Ich begreif’ gar nicht“, überlegte noch vor drei Jahren ein österreichischer Bezirkshauptmann, „daß auf unseren Dörfern nicht viel mehr Reiterurlaub angeboten wird. Die meisten Bauern haben doch noch Pferde, teilweise wunderschöne Tiere. Da muß doch was getan werden.“

Heute bietet Kärnten allein 16 Möglichkeiten. Ferien auf Pferderücken zu verbringen, und in ganz Österreich, vom Burgenland bis Vorarlberg, gibt es 152mal die Gelegenheit dazu. Ein kleines Büchlein „Pferdesport in Österreich“, herausgegeben von der österreichischen Fremdenverkehrswerbung in Wien und in allen österreichischen Fremdenverkehrsstellen erhältlich, gibt einen ausgezeichneten Überblick.

Zumindest in seiner dritten Auflage. In der ersten bot es auch einige Mißverständnisse an. Beispiel: die Dressur- und Springreitschule Laxenburg. „Unterricht bis zur Turnierreife“ war ausgeschrieben und ein Abonnement für Gäste. Als ich nach Laxenburg kam, fand ich einen Stall, so schön und sauber, daß ein türkischer Sultan. keine Bedenken gehabt hätte, Nachkommen der Lieblingsstute Mohammeds dort einzustellen. Die Pferde in den Boxen sahen prächtig aus, der Reitlehrer war ein alter ungarischer k. u. k. Rittmeister. Aber – die Laxenburger denken gar nicht daran; auf ihren schönen Pferden fremde Urlauber reiten zu lassen. Ausbildung bis zur Turnierreife, Stundenabonnements und alle anderen guten Dinge sind nur für Klubmitglieder.

Der Besuch einer Vorführung der Spanischen Reitschule in der Wiener Hofburg entschädigte mich damals für die Enttäuschung. Diese wohl größte Schauveranstaltung des Reitsports in der von Fischer von Erlach 1735 erbauten riesigen Reithalle ist schon für diejenigen ein Erlebnis, die von Pferden und Reiten nur etwas aus ihrem Schullesebuch kennen, für jeden aber, der selber einmal nur Wendungen auf der Vor- oder Rückhand versucht hat, ist die Reitkunst, wie sie da zelebriert wird, faszinierend.

Nicht weit von Wien liegt Breitenfurth.
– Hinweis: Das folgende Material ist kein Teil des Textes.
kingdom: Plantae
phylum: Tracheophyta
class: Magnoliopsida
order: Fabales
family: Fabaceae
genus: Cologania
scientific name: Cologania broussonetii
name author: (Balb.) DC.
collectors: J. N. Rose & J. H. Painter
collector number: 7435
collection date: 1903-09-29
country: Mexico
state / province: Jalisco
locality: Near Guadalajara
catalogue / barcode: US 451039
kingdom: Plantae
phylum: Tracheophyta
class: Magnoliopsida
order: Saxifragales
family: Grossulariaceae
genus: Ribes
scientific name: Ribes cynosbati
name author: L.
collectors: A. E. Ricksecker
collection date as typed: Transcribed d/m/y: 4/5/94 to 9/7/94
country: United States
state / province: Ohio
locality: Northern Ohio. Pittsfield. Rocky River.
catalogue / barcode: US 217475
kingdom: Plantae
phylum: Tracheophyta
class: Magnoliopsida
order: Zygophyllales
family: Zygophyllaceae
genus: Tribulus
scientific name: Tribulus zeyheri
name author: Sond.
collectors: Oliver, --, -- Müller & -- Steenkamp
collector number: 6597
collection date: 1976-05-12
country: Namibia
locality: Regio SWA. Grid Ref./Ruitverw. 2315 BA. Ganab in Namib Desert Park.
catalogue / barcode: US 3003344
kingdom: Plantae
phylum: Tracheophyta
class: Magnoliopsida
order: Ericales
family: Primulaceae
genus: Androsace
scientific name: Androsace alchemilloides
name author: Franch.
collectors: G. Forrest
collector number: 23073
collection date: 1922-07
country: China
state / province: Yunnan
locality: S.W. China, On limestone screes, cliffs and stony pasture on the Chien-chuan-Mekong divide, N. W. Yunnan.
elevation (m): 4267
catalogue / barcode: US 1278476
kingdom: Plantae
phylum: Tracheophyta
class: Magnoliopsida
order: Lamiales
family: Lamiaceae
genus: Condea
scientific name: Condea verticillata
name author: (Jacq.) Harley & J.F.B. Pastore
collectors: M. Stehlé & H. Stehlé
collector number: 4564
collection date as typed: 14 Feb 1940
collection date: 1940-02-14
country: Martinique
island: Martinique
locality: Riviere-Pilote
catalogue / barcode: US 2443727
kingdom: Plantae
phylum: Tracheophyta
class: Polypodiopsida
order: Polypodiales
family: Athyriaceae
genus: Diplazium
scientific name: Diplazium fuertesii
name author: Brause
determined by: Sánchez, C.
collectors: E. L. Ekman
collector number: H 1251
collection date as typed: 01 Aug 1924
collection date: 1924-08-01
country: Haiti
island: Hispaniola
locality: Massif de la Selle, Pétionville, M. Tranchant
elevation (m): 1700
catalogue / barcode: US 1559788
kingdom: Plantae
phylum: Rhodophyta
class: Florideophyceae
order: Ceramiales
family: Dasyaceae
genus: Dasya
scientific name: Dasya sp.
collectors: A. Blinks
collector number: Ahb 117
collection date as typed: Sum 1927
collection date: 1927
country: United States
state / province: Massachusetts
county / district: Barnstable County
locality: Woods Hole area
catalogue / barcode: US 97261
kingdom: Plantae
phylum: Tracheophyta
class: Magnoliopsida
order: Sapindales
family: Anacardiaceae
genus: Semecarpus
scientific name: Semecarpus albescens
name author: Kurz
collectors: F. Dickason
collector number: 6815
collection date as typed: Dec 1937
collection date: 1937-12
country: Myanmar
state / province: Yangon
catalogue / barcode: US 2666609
In der dortigen Reitschule von Emil Krischke fehlte zwar im vorigen Jahr noch eine Reithalle, aber auf den kräftigen Warmblütern ritten die hübschesten Mädchen, die sich je in einer Reitschule eingeschrieben haben. Der Reitunterricht allerdings ist mit rund zwölf Mark pro Stunde relativ teuer (nicht nur nach österreichischen Begriffen). Anders in Gars am Kamp (in der Wachau), wo die Reitstunden je nach Vereinbarung zwischen fünf und acht Mark kosten und wo zur Not – „Wenn es Schnürl regnet“, sagte die charmante junge Hausherrin – auch in einer kleinen Scheune geritten werden kann. Ob nun aber Breitenfurth oder Gars am Kamp, diese Reitschulen haben, wie die meisten im Lande, weniger als zehn Pferde.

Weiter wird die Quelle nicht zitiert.